--- START ---
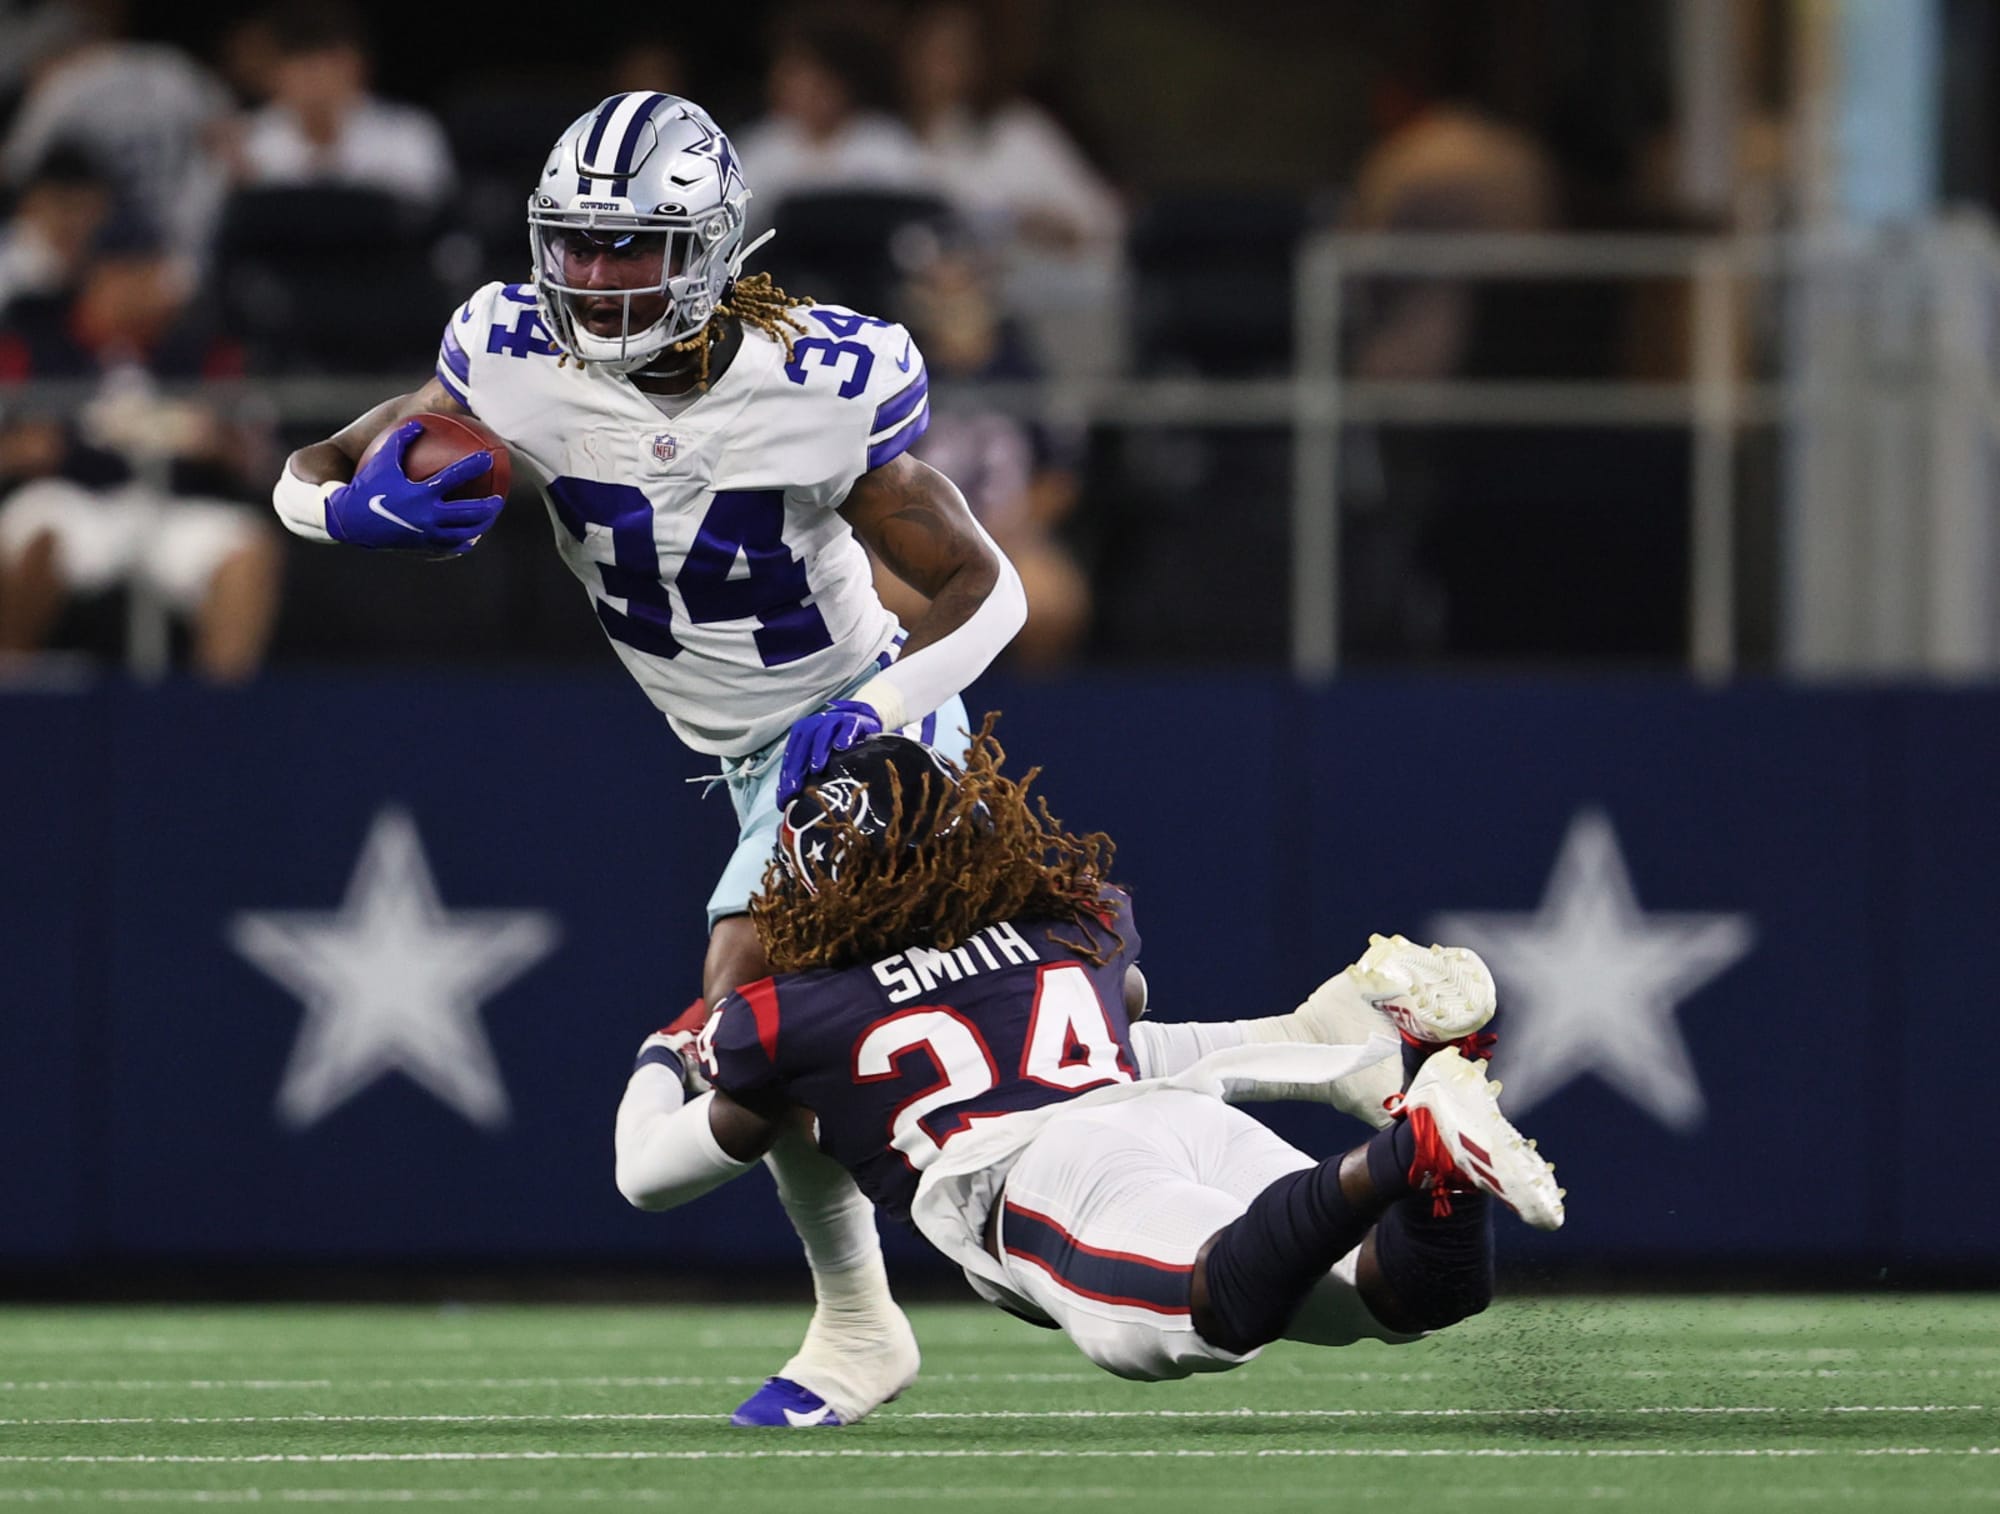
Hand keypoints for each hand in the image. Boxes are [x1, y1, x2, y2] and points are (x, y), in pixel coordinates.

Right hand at [324, 419, 502, 552]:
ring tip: (489, 518)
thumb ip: (401, 439)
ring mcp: (427, 534)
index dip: (473, 466)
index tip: (488, 457)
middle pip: (468, 513)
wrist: (350, 521)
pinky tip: (471, 538)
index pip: (454, 477)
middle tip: (498, 498)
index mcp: (420, 493)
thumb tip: (419, 423)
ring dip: (480, 525)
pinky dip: (463, 542)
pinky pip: (450, 546)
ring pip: (463, 533)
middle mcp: (427, 515)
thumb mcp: (382, 459)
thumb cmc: (366, 485)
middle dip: (488, 506)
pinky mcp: (423, 546)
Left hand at [777, 698, 882, 803]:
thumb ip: (804, 773)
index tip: (786, 793)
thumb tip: (787, 801)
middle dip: (798, 765)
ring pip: (823, 733)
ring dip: (818, 750)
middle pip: (804, 742)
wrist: (864, 727)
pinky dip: (845, 735)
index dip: (787, 772)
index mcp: (804, 731)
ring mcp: (837, 720)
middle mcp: (818, 723)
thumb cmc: (838, 747)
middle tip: (796, 787)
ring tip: (817, 769)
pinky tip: (842, 747)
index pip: (792, 751)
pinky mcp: (856, 721)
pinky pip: (849, 726)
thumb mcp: (820, 758)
--- END ---
→ ASSIGNED TASK
Filter by the word "pinky": copy every line of the data that holds it.

→ RESPONSE
pinky tip: (471, 538)
pinky dip: (463, 542)
pinky pip: (450, 546)
pinky mcp: (423, 546)
pinky dip: (845, 735)
pinky tip: (842, 747)
pinky mcp: (856, 721)
pinky pip: (849, 726)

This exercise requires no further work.